Entries follow. Set all of them down as they stand.

[Data excerpts]

====

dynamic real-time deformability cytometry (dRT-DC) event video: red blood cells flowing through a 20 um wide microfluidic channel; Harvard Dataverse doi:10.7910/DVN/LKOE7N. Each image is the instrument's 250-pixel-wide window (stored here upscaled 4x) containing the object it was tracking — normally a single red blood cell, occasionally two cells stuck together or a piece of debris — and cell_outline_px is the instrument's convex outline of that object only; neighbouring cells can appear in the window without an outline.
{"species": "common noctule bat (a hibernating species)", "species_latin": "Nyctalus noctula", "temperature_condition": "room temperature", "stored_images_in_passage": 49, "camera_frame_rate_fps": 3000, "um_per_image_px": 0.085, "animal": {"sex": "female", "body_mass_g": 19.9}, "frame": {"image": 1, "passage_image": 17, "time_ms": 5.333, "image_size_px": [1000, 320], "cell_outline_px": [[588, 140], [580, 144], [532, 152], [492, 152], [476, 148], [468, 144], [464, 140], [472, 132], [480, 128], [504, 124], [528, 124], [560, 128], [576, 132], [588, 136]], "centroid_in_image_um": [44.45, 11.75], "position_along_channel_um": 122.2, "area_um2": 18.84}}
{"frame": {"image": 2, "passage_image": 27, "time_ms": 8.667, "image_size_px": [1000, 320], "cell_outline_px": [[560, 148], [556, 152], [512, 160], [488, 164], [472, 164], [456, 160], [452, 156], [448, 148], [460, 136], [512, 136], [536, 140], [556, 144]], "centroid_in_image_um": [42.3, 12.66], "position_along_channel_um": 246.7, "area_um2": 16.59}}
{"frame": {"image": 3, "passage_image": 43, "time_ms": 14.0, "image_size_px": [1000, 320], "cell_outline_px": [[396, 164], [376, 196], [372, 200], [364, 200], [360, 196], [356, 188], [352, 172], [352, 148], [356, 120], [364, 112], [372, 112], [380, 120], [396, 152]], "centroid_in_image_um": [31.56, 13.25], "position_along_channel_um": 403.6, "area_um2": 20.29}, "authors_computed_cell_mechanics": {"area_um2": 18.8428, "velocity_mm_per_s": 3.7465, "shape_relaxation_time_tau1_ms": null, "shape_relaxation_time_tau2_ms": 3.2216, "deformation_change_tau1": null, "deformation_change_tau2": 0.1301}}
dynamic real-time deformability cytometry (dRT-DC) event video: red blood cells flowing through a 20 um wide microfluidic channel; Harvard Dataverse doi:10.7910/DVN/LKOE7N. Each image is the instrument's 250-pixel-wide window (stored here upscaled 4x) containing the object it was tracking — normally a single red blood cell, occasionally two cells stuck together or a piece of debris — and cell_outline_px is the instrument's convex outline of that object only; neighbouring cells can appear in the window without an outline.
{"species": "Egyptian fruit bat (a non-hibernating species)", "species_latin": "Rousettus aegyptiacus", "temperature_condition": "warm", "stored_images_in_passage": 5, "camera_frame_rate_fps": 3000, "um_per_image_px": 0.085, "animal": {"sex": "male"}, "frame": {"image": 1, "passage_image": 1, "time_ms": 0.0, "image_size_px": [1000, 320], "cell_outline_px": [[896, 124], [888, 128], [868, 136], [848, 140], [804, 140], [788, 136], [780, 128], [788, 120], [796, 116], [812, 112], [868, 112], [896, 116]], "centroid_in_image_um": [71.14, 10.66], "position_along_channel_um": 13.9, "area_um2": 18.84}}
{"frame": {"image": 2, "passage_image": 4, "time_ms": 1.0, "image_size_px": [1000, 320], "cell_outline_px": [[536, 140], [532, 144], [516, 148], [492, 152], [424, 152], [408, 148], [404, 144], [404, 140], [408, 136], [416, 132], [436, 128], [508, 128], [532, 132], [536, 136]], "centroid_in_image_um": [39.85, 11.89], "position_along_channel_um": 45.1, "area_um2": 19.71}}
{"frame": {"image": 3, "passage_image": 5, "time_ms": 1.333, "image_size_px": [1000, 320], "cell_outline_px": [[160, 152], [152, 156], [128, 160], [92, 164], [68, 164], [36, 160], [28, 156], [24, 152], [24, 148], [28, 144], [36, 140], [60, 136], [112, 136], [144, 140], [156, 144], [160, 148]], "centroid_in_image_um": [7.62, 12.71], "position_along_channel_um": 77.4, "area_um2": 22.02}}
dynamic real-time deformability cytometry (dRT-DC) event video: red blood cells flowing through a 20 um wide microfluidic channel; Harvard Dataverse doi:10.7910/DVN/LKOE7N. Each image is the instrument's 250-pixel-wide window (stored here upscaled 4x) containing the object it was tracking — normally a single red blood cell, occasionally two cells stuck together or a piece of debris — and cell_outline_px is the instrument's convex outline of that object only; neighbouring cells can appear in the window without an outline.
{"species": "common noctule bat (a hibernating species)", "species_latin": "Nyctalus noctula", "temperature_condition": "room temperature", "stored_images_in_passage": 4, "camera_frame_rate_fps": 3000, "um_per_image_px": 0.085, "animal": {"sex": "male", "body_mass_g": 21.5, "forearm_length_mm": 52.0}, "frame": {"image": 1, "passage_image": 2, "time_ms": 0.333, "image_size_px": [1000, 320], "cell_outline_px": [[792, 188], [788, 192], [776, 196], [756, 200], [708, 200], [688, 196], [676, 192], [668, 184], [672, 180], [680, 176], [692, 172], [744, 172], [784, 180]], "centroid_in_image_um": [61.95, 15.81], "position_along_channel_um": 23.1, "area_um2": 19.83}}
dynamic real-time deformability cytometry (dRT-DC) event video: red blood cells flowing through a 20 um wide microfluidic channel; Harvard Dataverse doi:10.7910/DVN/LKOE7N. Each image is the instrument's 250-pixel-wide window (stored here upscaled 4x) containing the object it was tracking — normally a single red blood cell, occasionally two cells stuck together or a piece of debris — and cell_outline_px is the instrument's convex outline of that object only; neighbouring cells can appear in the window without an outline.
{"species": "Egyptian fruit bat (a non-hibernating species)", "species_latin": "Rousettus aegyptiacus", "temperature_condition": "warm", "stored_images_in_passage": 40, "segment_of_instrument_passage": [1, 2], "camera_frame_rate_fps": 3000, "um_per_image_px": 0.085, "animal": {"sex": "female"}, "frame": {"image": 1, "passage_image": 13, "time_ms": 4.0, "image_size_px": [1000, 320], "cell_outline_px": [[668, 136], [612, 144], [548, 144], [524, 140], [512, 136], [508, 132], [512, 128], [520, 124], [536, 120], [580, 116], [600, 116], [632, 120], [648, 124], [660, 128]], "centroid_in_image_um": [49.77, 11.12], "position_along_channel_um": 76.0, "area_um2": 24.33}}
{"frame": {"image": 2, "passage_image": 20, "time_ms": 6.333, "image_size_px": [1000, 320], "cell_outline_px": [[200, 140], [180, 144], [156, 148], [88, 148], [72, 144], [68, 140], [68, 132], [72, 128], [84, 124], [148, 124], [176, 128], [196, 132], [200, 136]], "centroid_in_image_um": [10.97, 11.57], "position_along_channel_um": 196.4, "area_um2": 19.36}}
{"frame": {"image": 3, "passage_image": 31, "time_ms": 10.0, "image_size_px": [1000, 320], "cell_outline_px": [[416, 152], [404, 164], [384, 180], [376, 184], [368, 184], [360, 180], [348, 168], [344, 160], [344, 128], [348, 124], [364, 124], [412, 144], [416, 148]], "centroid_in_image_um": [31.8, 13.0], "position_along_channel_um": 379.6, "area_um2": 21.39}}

====

● **Result of the task**
dynamic real-time deformability cytometry (dRT-DC) event video: red blood cells flowing through a 20 um wide microfluidic channel; Harvard Dataverse doi:10.7910/DVN/LKOE7N. Each image is the instrument's 250-pixel-wide window (stored here upscaled 4x) containing the object it was tracking — normally a single red blood cell, occasionally two cells stuck together or a piece of debris — and cell_outline_px is the instrument's convex outline of that object only; neighbouring cells can appear in the window without an outline.
{"species": "common noctule bat (a hibernating species)", "species_latin": "Nyctalus noctula", "temperature_condition": "room temperature", "stored_images_in_passage": 49, "camera_frame_rate_fps": 3000, "um_per_image_px": 0.085, "animal": {"sex": "female", "body_mass_g": 19.9}, "frame": {"image": 1, "passage_image": 17, "time_ms": 5.333, "image_size_px": [1000, 320], "cell_outline_px": [[588, 140], [580, 144], [532, 152], [492, 152], [476, 148], [468, 144], [464, 140], [472, 132], [480, 128], [504, 124], [528, 124], [560, 128], [576, 132], [588, 136]], "centroid_in_image_um": [44.45, 11.75], "position_along_channel_um": 122.2, "area_um2": 18.84}}
{"frame": {"image": 2, "passage_image": 27, "time_ms": 8.667, "image_size_px": [1000, 320], "cell_outline_px": [[560, 148], [556, 152], [512, 160], [488, 164], [472, 164], [456, 160], [452, 156], [448, 148], [460, 136], [512, 136], [536, 140], [556, 144]], "centroid_in_image_um": [42.3, 12.66], "position_along_channel_um": 246.7, "area_um2": 16.59}}
{"frame": {"image": 3, "passage_image": 43, "time_ms": 14.0, "image_size_px": [1000, 320], "cell_outline_px": [[396, 164], [376, 196], [372, 200], [364, 200], [360, 196], [356, 188], [352, 172], [352, 148], [356, 120], [364, 112], [372, 112], [380, 120], [396, 152]], "centroid_in_image_um": [31.56, 13.25], "position_along_channel_um": 403.6, "area_um2": 20.29}, "authors_computed_cell_mechanics": {"area_um2": 18.8428, "velocity_mm_per_s": 3.7465, "shape_relaxation_time_tau1_ms": null, "shape_relaxation_time_tau2_ms": 3.2216, "deformation_change_tau1": null, "deformation_change_tau2": 0.1301}}
dynamic real-time deformability cytometry (dRT-DC) event video: red blood cells flowing through a 20 um wide microfluidic channel; Harvard Dataverse doi:10.7910/DVN/LKOE7N. Each image is the instrument's 250-pixel-wide window (stored here upscaled 4x) containing the object it was tracking — normally a single red blood cell, occasionally two cells stuck together or a piece of debris — and cell_outline_px is the instrument's convex outline of that object only; neighbouring cells can appear in the window without an outline.
{"species": "Egyptian fruit bat (a non-hibernating species)", "species_latin": "Rousettus aegyptiacus", "temperature_condition": "warm", "stored_images_in_passage": 5, "camera_frame_rate_fps": 3000, "um_per_image_px": 0.085, "animal": {"sex": "male"}, "frame": {"image": 1, "passage_image": 1, "time_ms": 0.0, "image_size_px": [1000, 320], "cell_outline_px": [[896, 124], [888, 128], [868, 136], [848, 140], [804, 140], [788, 136], [780, 128], [788, 120], [796, 116], [812, 112], [868, 112], [896, 116]], "centroid_in_image_um": [71.14, 10.66], "position_along_channel_um": 13.9, "area_um2": 18.84}}
{"frame": {"image": 2, "passage_image": 4, "time_ms": 1.0, "image_size_px": [1000, 320], "cell_outline_px": [[536, 140], [532, 144], [516, 148], [492, 152], [424, 152], [408, 148], [404, 144], [404, 140], [408, 136], [416, 132], [436, 128], [508, 128], [532, 132], [536, 136]], "centroid_in_image_um": [39.85, 11.89], "position_along_channel_um": 45.1, "area_um2": 19.71}}
{"frame": {"image": 3, "passage_image": 5, "time_ms": 1.333, "image_size_px": [1000, 320], "cell_outline_px": [[160, 152], [152, 156], [128, 160], [92, 164], [68, 164], [36, 160], [28, 156], [24, 152], [24, 148], [28, 144], [36, 140], [60, 136], [112, 136], [144, 140], [156, 144], [160, 148]], "centroid_in_image_um": [7.62, 12.71], "position_along_channel_um": 77.4, "area_um2": 22.02}}
dynamic real-time deformability cytometry (dRT-DC) event video: red blood cells flowing through a 20 um wide microfluidic channel; Harvard Dataverse doi:10.7910/DVN/LKOE7N. Each image is the instrument's 250-pixel-wide window (stored here upscaled 4x) containing the object it was tracking — normally a single red blood cell, occasionally two cells stuck together or a piece of debris — and cell_outline_px is the instrument's convex outline of that object only; neighbouring cells can appear in the window without an outline.
{"species": "common noctule bat (a hibernating species)", "species_latin": "Nyctalus noctula", "temperature_condition": "room temperature", "stored_images_in_passage": 4, "camera_frame_rate_fps": 3000, "um_per_image_px": 0.085, "animal": {"sex": "male", "body_mass_g": 21.5, "forearm_length_mm": 52.0}, "frame": {"image": 1, "passage_image": 2, "time_ms": 0.333, "image_size_px": [1000, 320], "cell_outline_px": [[792, 188], [788, 192], [776, 196], [756, 200], [708, 200], [688, 196], [676, 192], [668, 184], [672, 180], [680, 176], [692, 172], [744, 172], [784, 180]], "centroid_in_image_um": [61.95, 15.81], "position_along_channel_um": 23.1, "area_um2": 19.83}}
dynamic real-time deformability cytometry (dRT-DC) event video: red blood cells flowing through a 20 um wide microfluidic channel; Harvard Dataverse doi:10.7910/DVN/LKOE7N. Each image is the instrument's 250-pixel-wide window (stored here upscaled 4x) containing the object it was tracking — normally a single red blood cell, occasionally two cells stuck together or a piece of debris — and cell_outline_px is the instrument's convex outline of that object only; neighbouring cells can appear in the window without an outline.
{"species": "Egyptian fruit bat (a non-hibernating species)", "species_latin": "Rousettus aegyptiacus", "temperature_condition": "warm", "stored_images_in_passage": 40, "segment_of_instrument_passage": [1, 2], "camera_frame_rate_fps": 3000, "um_per_image_px": 0.085, "animal": {"sex": "female"}, "frame": {"image": 1, "passage_image": 13, "time_ms": 4.0, "image_size_px": [1000, 320], "cell_outline_px": [[668, 136], [612, 144], [548, 144], [524, 140], [512, 136], [508, 132], [512, 128], [520, 124], [536, 120], [580, 116], [600, 116], [632, 120], [648, 124], [660, 128]], "centroid_in_image_um": [49.77, 11.12], "position_along_channel_um": 76.0, "area_um2": 24.33}}
{"frame": {"image": 2, "passage_image": 20, "time_ms": 6.333, "image_size_px": [1000, 320], "cell_outline_px": [[200, 140], [180, 144], [156, 148], [88, 148], [72, 144], [68, 140], [68, 132], [72, 128], [84, 124], [148, 124], [176, 128], [196, 132], [200, 136]], "centroid_in_image_um": [10.97, 11.57], "position_along_channel_um": 196.4, "area_um2": 19.36}}
{"frame": {"image": 3, "passage_image": 31, "time_ms": 10.0, "image_size_px": [1000, 320], "cell_outline_px": [[416, 152], [404, 164], [384, 180], [376, 184], [368, 184], [360, 180], [348, 168], [344, 160], [344, 128], [348, 124], [364, 124], [412, 144], [416, 148]], "centroid_in_image_um": [31.8, 13.0], "position_along_channel_um": 379.6, "area_um2": 21.39}}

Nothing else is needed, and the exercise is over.